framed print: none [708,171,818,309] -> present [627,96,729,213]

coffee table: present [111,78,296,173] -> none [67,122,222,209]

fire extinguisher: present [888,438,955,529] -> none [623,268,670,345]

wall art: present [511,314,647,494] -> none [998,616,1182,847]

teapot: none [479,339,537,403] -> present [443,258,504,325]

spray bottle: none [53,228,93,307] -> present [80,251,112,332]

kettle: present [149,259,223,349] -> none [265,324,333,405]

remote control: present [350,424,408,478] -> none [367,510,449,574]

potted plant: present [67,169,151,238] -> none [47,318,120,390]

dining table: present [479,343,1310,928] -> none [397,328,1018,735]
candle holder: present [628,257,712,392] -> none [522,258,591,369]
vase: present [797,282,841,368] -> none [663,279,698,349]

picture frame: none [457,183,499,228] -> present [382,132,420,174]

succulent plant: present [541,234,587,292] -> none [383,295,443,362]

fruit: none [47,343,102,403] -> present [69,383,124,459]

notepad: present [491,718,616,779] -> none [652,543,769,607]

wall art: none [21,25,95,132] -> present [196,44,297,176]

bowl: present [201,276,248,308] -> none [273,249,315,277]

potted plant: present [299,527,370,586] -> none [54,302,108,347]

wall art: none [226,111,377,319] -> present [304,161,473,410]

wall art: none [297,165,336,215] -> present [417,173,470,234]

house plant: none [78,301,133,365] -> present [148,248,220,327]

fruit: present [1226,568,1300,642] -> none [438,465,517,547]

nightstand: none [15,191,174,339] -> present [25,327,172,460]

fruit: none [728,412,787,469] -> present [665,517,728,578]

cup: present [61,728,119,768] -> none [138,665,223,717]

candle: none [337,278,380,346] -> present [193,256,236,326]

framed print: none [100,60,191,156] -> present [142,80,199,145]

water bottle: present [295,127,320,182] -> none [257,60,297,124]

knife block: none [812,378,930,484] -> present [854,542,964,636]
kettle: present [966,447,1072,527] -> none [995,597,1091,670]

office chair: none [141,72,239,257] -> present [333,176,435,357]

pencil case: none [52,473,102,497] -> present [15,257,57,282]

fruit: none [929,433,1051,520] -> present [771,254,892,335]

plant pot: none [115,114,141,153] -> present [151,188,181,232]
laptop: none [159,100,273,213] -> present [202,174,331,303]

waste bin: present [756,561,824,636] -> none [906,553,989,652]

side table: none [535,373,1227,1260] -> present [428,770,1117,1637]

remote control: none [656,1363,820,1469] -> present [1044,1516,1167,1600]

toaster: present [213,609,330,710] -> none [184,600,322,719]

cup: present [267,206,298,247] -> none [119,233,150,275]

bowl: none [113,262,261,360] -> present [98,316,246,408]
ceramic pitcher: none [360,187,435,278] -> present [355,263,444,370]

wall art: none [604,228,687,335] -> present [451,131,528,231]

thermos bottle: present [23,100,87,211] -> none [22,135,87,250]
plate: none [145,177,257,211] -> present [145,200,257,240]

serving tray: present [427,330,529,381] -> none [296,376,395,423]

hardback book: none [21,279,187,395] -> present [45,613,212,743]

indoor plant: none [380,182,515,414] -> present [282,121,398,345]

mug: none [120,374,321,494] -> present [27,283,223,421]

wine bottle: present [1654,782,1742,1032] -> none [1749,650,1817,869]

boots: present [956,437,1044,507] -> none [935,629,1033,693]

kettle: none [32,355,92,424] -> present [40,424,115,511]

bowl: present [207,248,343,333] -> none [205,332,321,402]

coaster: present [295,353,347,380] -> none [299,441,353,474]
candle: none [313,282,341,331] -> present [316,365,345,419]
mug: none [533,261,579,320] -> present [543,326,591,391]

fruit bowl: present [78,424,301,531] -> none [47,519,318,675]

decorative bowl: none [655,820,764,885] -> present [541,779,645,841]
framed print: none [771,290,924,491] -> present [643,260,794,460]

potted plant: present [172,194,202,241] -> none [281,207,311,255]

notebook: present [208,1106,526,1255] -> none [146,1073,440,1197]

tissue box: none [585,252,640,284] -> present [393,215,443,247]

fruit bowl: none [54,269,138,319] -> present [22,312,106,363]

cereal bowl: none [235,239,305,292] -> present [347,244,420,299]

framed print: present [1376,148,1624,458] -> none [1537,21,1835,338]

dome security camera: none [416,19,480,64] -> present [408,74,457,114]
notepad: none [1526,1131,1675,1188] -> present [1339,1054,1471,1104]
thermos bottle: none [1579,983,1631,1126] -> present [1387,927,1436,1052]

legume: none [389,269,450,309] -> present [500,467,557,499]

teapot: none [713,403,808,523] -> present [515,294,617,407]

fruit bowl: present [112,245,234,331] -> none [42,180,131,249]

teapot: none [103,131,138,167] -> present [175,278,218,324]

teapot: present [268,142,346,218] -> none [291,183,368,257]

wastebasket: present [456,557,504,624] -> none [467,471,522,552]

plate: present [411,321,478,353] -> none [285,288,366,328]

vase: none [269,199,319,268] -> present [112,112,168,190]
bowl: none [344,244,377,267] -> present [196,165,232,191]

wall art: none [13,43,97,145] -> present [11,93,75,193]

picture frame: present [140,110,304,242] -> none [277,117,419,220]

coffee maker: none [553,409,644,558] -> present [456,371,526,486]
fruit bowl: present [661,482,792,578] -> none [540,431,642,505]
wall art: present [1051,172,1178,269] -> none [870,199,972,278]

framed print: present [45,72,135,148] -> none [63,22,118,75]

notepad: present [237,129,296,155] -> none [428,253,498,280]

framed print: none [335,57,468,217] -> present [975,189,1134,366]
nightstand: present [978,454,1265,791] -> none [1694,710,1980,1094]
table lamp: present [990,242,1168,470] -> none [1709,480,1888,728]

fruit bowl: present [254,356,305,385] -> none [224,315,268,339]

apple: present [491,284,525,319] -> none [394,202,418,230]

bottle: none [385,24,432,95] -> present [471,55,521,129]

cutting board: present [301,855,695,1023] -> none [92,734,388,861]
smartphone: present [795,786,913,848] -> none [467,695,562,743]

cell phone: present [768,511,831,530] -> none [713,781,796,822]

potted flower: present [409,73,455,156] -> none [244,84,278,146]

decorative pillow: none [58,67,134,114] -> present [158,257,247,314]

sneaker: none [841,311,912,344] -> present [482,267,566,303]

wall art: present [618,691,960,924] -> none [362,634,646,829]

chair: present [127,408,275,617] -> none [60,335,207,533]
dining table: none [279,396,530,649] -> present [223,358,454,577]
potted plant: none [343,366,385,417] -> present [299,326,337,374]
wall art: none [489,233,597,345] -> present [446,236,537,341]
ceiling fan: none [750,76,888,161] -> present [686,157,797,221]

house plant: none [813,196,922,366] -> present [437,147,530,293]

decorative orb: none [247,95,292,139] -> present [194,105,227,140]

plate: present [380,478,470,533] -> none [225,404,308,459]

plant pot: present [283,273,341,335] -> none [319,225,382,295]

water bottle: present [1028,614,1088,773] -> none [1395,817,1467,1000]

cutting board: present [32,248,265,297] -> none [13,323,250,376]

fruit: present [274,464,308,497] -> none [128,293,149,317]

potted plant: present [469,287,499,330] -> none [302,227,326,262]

━━━━━━━━━━━━━━━━━━━━━━━━━━━━━━

> Task description:
Starting with the first line of the records, repeat every line up to and including the one containing "potted plant: present [299,527,370,586]", and nothing else.

> Exercise response:
framed print: none [708,171,818,309] -> present [627,96,729,213]

coffee table: present [111,78,296,173] -> none [67,122,222,209]

fire extinguisher: present [888,438,955,529] -> none [623,268,670,345]

wall art: present [511,314,647,494] -> none [998,616,1182,847]

teapot: none [479,339,537,403] -> present [443,258,504,325]

spray bottle: none [53,228,93,307] -> present [80,251,112,332]

kettle: present [149,259,223,349] -> none [265,324,333,405]

remote control: present [350,424,408,478] -> none [367,510,449,574]

potted plant: present [67,169,151,238] -> none [47,318,120,390]

dining table: present [479,343,1310,928] -> none [397,328,1018,735]
candle holder: present [628,257,712,392] -> none [522,258,591,369]
vase: present [797,282,841,368] -> none [663,279,698,349]

picture frame: none [457,183,499,228] -> present [382,132,420,174]

succulent plant: present [541,234,587,292] -> none [383,295,443,362]

fruit: none [47,343,102,403] -> present [69,383,124,459]

notepad: present [491,718,616,779] -> none [652,543,769,607]

wall art: none [21,25,95,132] -> present [196,44,297,176]

bowl: present [201,276,248,308] -> none [273,249,315,277]

potted plant: present [299,527,370,586] -> none [54,302,108,347]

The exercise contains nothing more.